▶ _EXERCISE PROMPT_
Somewhere below is a line with "动积极性和创造性；着力加强自身建设，" and, later, a line with "Administrator forum mógł nie ze"; repeat those two lines and all the lines between them, exactly as they are.

(Stored data entries)

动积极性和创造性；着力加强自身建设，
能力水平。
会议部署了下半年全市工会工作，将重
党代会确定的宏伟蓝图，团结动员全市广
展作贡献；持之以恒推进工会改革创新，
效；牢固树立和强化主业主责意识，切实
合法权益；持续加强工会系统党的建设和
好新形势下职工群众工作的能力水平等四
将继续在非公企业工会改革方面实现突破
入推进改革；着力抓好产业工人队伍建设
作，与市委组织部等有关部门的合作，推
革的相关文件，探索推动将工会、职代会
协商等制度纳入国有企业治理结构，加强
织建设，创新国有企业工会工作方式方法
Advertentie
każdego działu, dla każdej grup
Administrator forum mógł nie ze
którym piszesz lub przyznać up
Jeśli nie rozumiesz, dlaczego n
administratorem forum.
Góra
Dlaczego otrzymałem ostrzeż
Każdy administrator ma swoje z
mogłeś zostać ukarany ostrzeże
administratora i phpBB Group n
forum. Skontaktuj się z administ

==

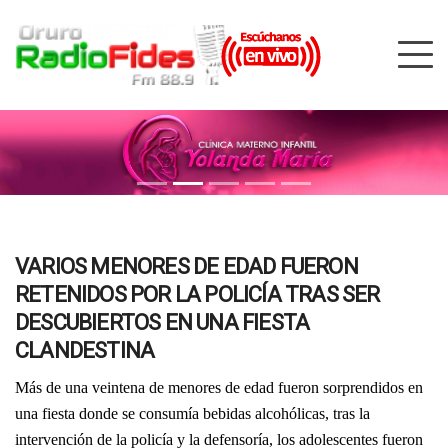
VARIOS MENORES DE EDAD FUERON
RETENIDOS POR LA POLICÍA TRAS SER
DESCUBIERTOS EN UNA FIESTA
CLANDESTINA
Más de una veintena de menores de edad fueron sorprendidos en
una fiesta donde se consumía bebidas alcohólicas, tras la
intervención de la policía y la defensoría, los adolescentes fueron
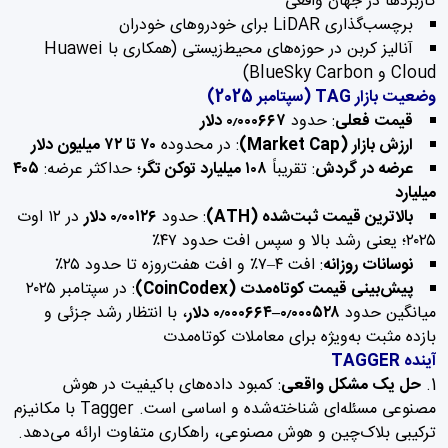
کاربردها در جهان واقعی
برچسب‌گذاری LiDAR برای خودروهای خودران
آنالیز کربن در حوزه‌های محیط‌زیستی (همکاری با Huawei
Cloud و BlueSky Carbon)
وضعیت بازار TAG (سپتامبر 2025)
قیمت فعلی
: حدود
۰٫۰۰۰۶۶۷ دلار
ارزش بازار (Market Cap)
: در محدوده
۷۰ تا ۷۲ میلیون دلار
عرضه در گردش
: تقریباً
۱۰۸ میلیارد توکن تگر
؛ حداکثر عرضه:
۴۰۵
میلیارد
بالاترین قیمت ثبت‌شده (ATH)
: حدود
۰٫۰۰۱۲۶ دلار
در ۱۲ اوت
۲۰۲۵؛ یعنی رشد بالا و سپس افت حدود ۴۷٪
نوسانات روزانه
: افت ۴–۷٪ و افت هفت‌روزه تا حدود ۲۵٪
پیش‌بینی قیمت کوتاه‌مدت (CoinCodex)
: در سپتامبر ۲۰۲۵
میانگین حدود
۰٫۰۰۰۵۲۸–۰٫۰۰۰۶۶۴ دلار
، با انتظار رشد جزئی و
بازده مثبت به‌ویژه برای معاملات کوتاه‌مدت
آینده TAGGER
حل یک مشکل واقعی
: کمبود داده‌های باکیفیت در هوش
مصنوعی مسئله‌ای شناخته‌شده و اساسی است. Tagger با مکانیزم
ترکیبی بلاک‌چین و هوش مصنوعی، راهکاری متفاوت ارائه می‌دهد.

---

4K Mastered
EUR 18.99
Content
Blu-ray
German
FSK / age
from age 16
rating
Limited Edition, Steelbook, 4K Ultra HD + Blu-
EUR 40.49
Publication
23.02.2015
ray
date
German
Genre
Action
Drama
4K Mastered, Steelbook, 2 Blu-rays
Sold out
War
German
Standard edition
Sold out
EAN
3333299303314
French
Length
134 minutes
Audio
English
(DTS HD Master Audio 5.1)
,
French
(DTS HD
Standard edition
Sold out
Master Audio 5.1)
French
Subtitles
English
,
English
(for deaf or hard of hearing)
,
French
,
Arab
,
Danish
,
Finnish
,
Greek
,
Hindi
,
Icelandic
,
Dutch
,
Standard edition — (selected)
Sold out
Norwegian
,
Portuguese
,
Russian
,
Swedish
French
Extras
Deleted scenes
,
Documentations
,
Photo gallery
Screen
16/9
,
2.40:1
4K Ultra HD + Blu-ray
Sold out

▶ _OUTPUT OF THE EXERCISE_
动积极性和创造性；着力加强自身建设，
能力水平。
会议部署了下半年全市工会工作，将重
党代会确定的宏伟蓝图，团结动员全市广
展作贡献；持之以恒推进工会改革创新，
效；牢固树立和强化主业主责意识，切实
合法权益；持续加强工会系统党的建设和
好新形势下职工群众工作的能力水平等四
将继续在非公企业工会改革方面实现突破
入推进改革；着力抓好产业工人队伍建设
作，与市委组织部等有关部门的合作，推
革的相关文件，探索推动将工会、职代会
协商等制度纳入国有企业治理结构，加强
织建设，创新国有企业工会工作方式方法
Advertentie
każdego działu, dla każdej grup
Administrator forum mógł nie ze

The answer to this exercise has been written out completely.